*** PROVIDED MATERIAL ***

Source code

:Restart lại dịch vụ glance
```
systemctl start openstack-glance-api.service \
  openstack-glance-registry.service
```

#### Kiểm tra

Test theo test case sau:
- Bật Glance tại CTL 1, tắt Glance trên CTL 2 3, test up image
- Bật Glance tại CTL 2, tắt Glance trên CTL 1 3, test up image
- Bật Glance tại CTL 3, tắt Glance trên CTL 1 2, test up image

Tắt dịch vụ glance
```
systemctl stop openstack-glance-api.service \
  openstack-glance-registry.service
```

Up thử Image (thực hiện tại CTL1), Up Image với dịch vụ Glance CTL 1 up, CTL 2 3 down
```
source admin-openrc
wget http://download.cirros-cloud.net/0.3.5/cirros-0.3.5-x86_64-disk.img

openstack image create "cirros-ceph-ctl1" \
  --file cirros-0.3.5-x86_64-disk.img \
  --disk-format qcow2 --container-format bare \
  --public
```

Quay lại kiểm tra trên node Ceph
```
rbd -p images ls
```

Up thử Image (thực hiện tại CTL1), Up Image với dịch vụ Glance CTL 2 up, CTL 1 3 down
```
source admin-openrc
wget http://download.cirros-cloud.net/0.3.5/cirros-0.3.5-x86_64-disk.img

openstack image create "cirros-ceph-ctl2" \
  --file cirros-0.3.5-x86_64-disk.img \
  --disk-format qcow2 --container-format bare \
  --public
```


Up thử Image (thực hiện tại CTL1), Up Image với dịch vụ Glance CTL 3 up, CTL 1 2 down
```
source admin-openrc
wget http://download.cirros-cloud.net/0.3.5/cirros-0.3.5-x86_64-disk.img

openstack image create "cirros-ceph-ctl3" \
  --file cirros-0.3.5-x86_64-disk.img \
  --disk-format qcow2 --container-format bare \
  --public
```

*** End of PROVIDED MATERIAL ***

### WHAT TO WORK ON
List all lines from the entries that include the word "thực".

### ANSWER AREA
Up thử Image (thực hiện tại CTL1), Up Image với dịch vụ Glance CTL 1 up, CTL 2 3 down
Up thử Image (thực hiện tại CTL1), Up Image với dịch vụ Glance CTL 2 up, CTL 1 3 down
Up thử Image (thực hiện tại CTL1), Up Image với dịch vụ Glance CTL 3 up, CTL 1 2 down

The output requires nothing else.